General Jackson, known to his troops as “Old Hickory” because of his toughness, had been placed in charge of defending the port city. As the British approached, he frantically threw up earthworks and assembled an extraordinary army of some 5,000 men. He had volunteers from New Orleans, including Creole aristocrats, tradesmen, and laborers. His forces also counted Tennessee and Kentucky militia, as well as Free Negroes, Spanish, French, Portuguese, Italians, and Indians.
Jackson even had help from Jean Lafitte, the infamous, French-born gentleman pirate. The British had offered Lafitte money and a command in the Royal Navy if he would help them attack New Orleans. Lafitte turned them down and offered his pirates to the American side. Jackson, needing every man he could get, said yes.

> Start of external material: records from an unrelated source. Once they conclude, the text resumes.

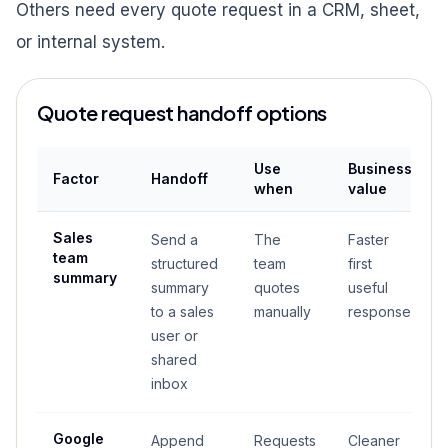
Others need every quote request in a CRM, sheet,
or internal system.
Quote request handoff options
Use
Business
Factor
Handoff
when
value
Sales
Send a
The
Faster
team
structured
team
first
summary
summary
quotes
useful
to a sales
manually
response
user or
shared
inbox
Google
Append
Requests
Cleaner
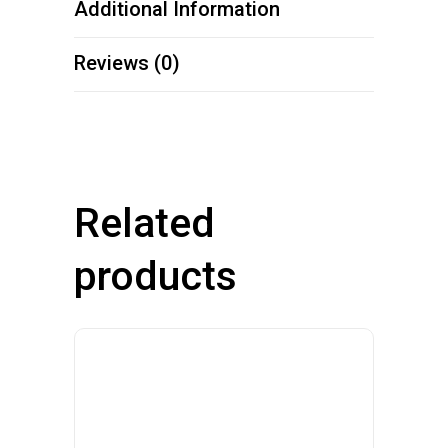
Additional Information
Reviews (0)
Related
products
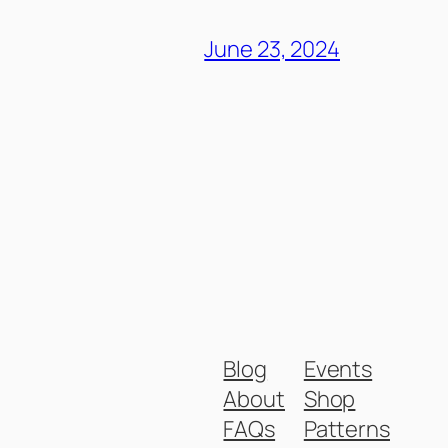
June 23, 2024
Blog
Events
About
Shop
FAQs
Patterns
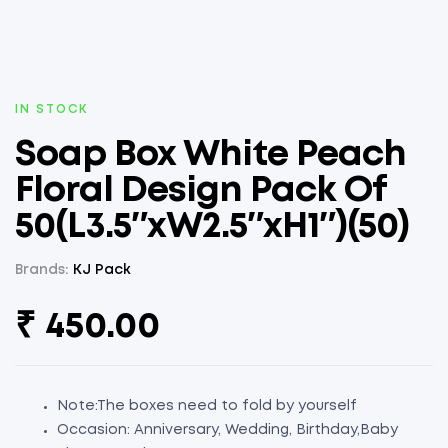
AVAILABILITY:
IN STOCK
Soap Box White Peach
Floral Design Pack Of
50(L3.5″xW2.5″xH1″)(50)
Brands:
KJ Pack
₹
450.00
Note:The boxes need to fold by yourself
Occasion: Anniversary, Wedding, Birthday,Baby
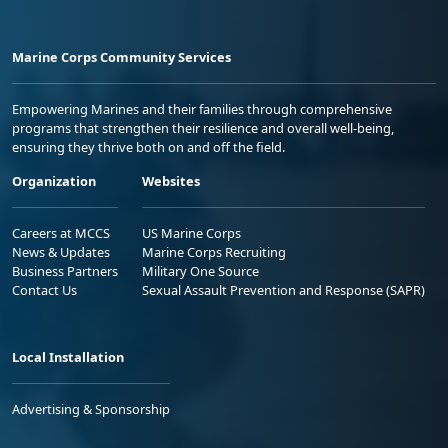
Marine Corps Community Services
Empowering Marines and their families through comprehensive
programs that strengthen their resilience and overall well-being,
ensuring they thrive both on and off the field.
Organization
Websites
Careers at MCCS
US Marine Corps
News & Updates
Marine Corps Recruiting
Business Partners
Military One Source
Contact Us
Sexual Assault Prevention and Response (SAPR)
Local Installation
Advertising & Sponsorship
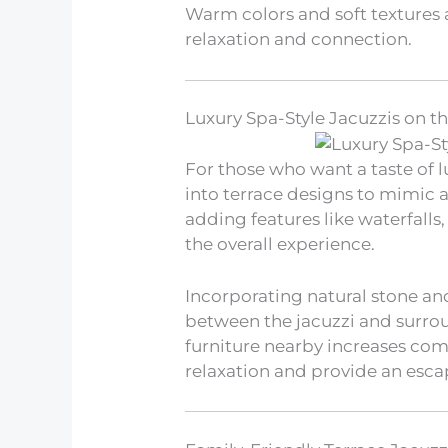
Warm colors and soft textures
relaxation and connection.
Luxury Spa-Style Jacuzzis on t
For those who want a taste of l
into terrace designs to mimic 
adding features like waterfalls
the overall experience.
Incorporating natural stone and
between the jacuzzi and surrou
furniture nearby increases co
relaxation and provide an esca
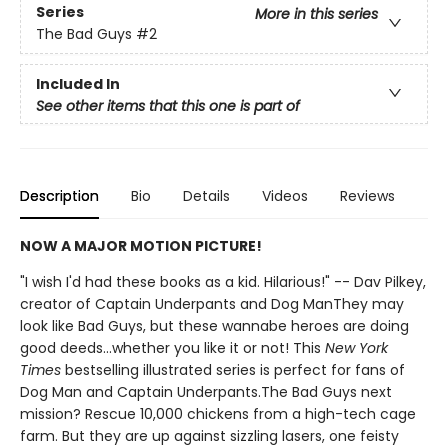
Series
More in this series
The Bad Guys
#2
Included In
See other items that this one is part of
Description
Bio
Details
Videos
Reviews
NOW A MAJOR MOTION PICTURE!
"I wish I'd had these books as a kid. Hilarious!" -- Dav Pilkey,
creator of Captain Underpants and Dog ManThey may
look like Bad Guys, but these wannabe heroes are doing
good deeds...whether you like it or not! This
New York
Times
bestselling illustrated series is perfect for fans of
Dog Man and Captain Underpants.The Bad Guys next
mission? Rescue 10,000 chickens from a high-tech cage
farm. But they are up against sizzling lasers, one feisty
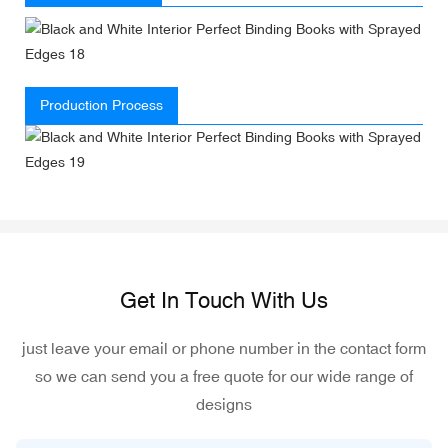
Production Process
Get In Touch With Us
just leave your email or phone number in the contact form
so we can send you a free quote for our wide range of
designs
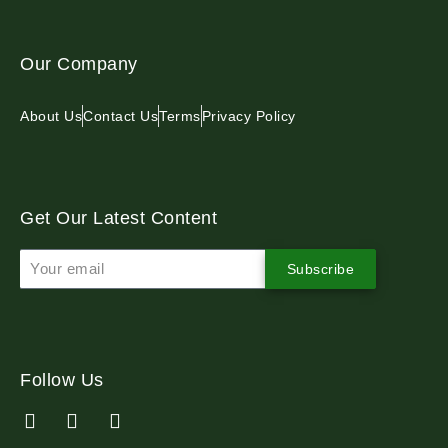
Our Company
About Us
Contact Us
Terms
Privacy Policy
Get Our Latest Content
Subscribe
Follow Us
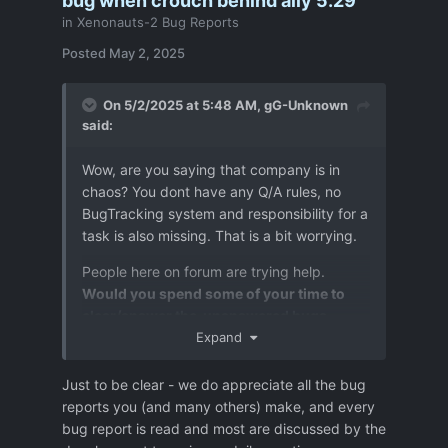
bug when crouch behind ally 5.29
in
Xenonauts-2 Bug Reports
Posted
May 2, 2025
On 5/2/2025 at 5:48 AM,
gG-Unknown
said:
Wow, are you saying that company is in
chaos? You dont have any Q/A rules, no
BugTracking system and responsibility for a
task is also missing. That is a bit worrying.
People here on forum are trying help.
Would you spend some of your time to
clear/answer the unanswered bugs
reports ?
Expand
Due to chaos it happens,:
Just to be clear - we do appreciate all the bug
reports you (and many others) make, and every
some time that a bug reported as
bug report is read and most are discussed by the
fixed is not, then it is even more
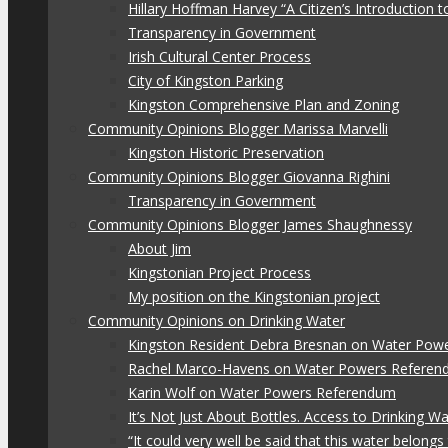
Hillary Hoffman Harvey “A Citizen’s Introduction
Transparency in Government
Irish Cultural Center Process
City of Kingston Parking
Kingston Comprehensive Plan and Zoning
Community Opinions Blogger Marissa Marvelli
Kingston Historic Preservation
Community Opinions Blogger Giovanna Righini
Transparency in Government
Community Opinions Blogger James Shaughnessy
About Jim
Kingstonian Project Process
My position on the Kingstonian project
Community Opinions on Drinking Water
Kingston Resident Debra Bresnan on Water Pow
Rachel Marco-Havens on Water Powers Refere
Karin Wolf on Water Powers Referendum
It’s Not Just About Bottles. Access to Drinking W
“It could very well be said that this water belon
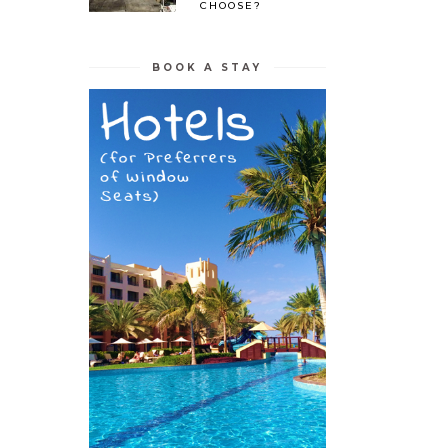
CHOOSE?
BOOK A STAY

The British, who ridiculed the American defenders as “dirty shirts,” came at Old Hickory at daybreak with more than 8,000 troops. As the main attack began, they fired a rocket. Old Hickory remained calm. “Don’t mind those rockets,” he said. “They are mere toys to amuse children.”
As the redcoats advanced, the Americans took aim with rifles and artillery. “Boys, elevate them guns a little lower!” Jackson ordered as he directed cannon fire.
The battle turned into a rout. About 2,000 British soldiers were killed, wounded, or captured. The American toll was just 13 dead and 58 wounded or missing.
Several weeks later, news arrived that American and British negotiators had signed a peace treaty in Ghent, Belgium, two weeks before the battle. Still, the victory electrified Americans, filled them with confidence, and gave them a hero who would go on to become the nation’s seventh president.